Sukarno pun kerap mewanti-wanti masyarakat agar jangan bersikap komunisto-phobi dan memahami betul bahwa gagasan Marhaenisme adalah hogere optrekking atau peningkatan ke derajat yang lebih tinggi dari metode berjuang serta berpikir Marxis-Komunis. Bahkan, Sukarno mengatakan bahwa Pancasila hogere optrekking dari Declaration of Independent dan Communist Manifest.

Dalam amanat pada gemblengan pendidikan kader pelopor Marhaenis 24-25 Maret 1965 di Jakarta, Sukarno menyatakan Marhaenis tidak hanya terdapat dalam PNI, tapi ada pula dalam partai lain.

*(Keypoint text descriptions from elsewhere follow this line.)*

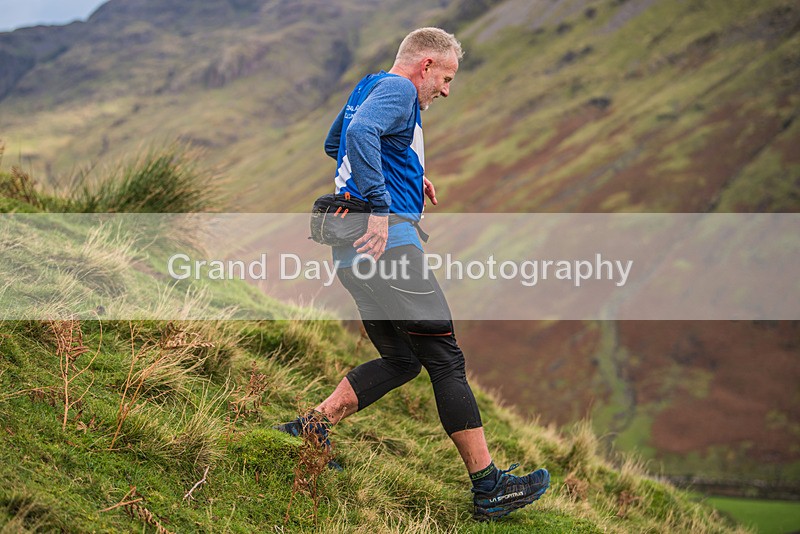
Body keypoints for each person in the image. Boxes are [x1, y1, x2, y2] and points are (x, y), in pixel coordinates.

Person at [275, 27, 549, 522]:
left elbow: (334, 141)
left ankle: (310, 429)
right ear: (425, 66)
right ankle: (489, 487)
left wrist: (403, 165)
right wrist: (381, 204)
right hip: (387, 245)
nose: (445, 90)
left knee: (401, 359)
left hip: (349, 250)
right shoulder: (401, 90)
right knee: (445, 358)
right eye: (445, 78)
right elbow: (356, 138)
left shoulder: (369, 85)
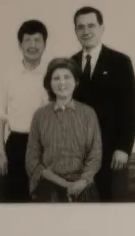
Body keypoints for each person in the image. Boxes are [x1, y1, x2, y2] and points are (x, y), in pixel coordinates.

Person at [69, 6, 135, 202]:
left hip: (112, 154)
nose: (86, 31)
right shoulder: (70, 64)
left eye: (91, 25)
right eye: (80, 27)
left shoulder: (120, 62)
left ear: (101, 28)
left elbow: (131, 109)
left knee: (113, 208)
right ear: (75, 31)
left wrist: (124, 148)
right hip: (79, 156)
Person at [0, 19, 52, 203]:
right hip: (16, 144)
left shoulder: (53, 75)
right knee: (16, 198)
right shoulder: (8, 76)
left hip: (46, 145)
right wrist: (1, 153)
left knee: (44, 199)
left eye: (37, 40)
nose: (32, 45)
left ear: (44, 44)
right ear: (20, 44)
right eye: (27, 40)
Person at [25, 58, 102, 202]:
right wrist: (66, 185)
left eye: (67, 77)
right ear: (49, 84)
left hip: (83, 186)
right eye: (56, 78)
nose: (62, 83)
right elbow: (32, 160)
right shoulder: (40, 116)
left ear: (76, 81)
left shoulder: (88, 113)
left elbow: (95, 154)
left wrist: (82, 182)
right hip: (49, 186)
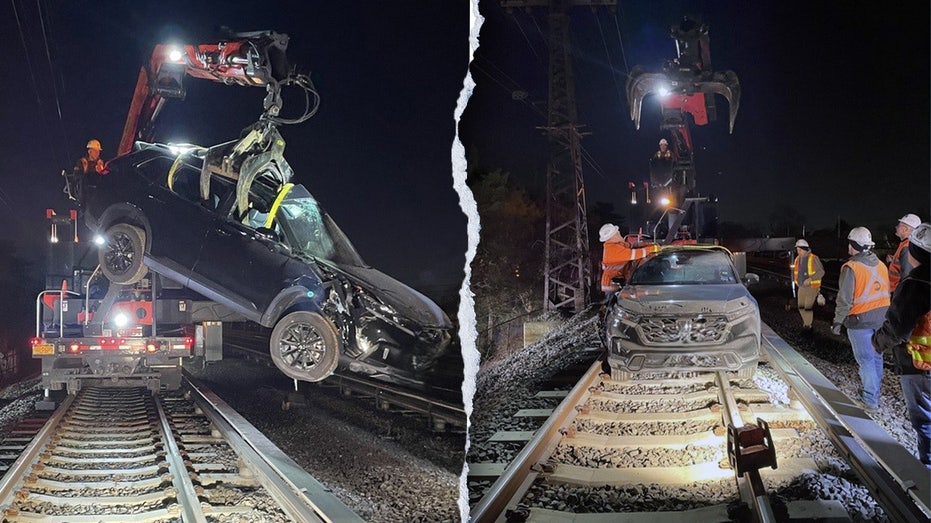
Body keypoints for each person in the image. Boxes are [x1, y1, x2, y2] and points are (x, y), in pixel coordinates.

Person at [872, 222, 931, 468]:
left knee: (925, 423)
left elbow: (897, 329)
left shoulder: (917, 283)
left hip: (921, 366)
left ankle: (927, 476)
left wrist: (877, 342)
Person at [831, 226, 890, 411]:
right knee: (876, 358)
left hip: (860, 321)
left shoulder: (851, 267)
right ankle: (874, 392)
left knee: (865, 360)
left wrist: (838, 321)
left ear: (854, 245)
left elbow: (845, 299)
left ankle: (869, 400)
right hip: (881, 319)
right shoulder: (880, 265)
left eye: (850, 243)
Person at [599, 223, 658, 296]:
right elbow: (634, 254)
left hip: (618, 282)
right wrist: (651, 249)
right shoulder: (612, 250)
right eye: (616, 232)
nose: (619, 232)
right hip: (611, 286)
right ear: (612, 237)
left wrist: (645, 244)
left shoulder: (617, 245)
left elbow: (630, 245)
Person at [792, 239, 824, 331]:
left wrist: (811, 279)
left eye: (800, 250)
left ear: (805, 249)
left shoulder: (813, 258)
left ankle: (807, 325)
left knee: (807, 307)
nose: (798, 252)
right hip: (801, 286)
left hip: (812, 287)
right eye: (797, 250)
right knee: (800, 306)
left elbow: (821, 272)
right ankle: (806, 323)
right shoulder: (797, 259)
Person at [889, 213, 921, 291]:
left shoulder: (907, 247)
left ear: (905, 229)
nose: (896, 227)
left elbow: (907, 276)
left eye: (898, 226)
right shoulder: (906, 245)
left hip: (897, 291)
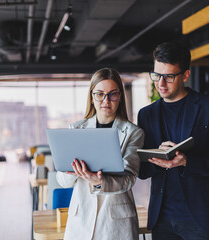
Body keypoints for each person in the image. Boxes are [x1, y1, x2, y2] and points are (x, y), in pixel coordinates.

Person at [138, 41, 209, 240]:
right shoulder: (146, 114)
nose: (160, 84)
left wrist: (186, 161)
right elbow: (143, 170)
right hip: (162, 217)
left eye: (169, 77)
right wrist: (157, 158)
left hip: (200, 217)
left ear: (186, 75)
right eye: (156, 75)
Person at [56, 68, 144, 240]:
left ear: (120, 96)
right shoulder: (76, 129)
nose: (106, 100)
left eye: (113, 94)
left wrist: (99, 181)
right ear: (91, 96)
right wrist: (73, 170)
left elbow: (129, 178)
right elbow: (62, 180)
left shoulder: (133, 133)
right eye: (100, 94)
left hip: (116, 222)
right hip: (81, 219)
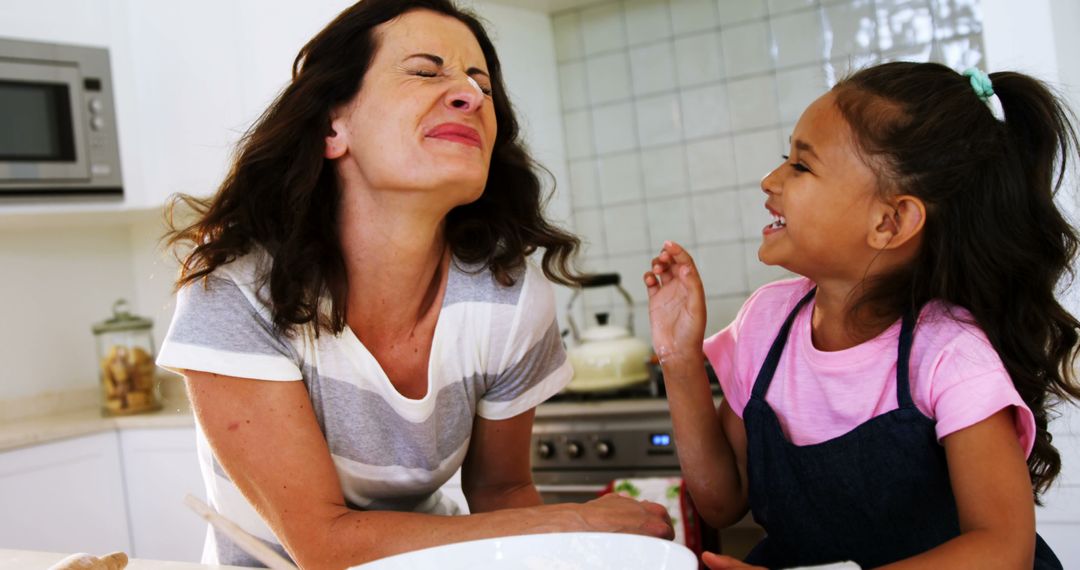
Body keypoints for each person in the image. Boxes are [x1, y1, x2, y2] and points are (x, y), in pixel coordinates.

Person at [158, 0, 673, 567]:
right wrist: (573, 519)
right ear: (334, 125)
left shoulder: (508, 298)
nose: (472, 96)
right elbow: (325, 546)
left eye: (482, 84)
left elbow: (501, 495)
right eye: (426, 72)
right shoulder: (235, 294)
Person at [644, 61, 1080, 569]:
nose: (769, 180)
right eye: (785, 157)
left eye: (801, 166)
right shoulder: (765, 324)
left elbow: (1003, 550)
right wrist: (678, 361)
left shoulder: (950, 355)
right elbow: (722, 500)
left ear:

Sukarno pun menegaskan barangsiapa bersikap komunisto-phobi dan tidak bersifat progresif revolusioner adalah Marhaenis gadungan. Berlatar belakang itu, apakah Ahok bisa disebut Marhaenis gadungan?

Mungkin tidak harus sejauh itu, tapi jelas Ahok adalah gambaran, yang disebut Syafi'i Ma'arif dalam Menggugat Nurani Bangsa, sebagai tipe pemimpin lemah karakter karena tak cukup mengaitkan diri dengan darah-daging pemikiran yang membentuk Indonesia. Keretakan antara kata dan laku adalah salah satu gejala utamanya. Masalah dalam sisi moral-psikologis ini dialami oleh banyak politikus kini dan sangat perlu untuk dicari pemecahannya.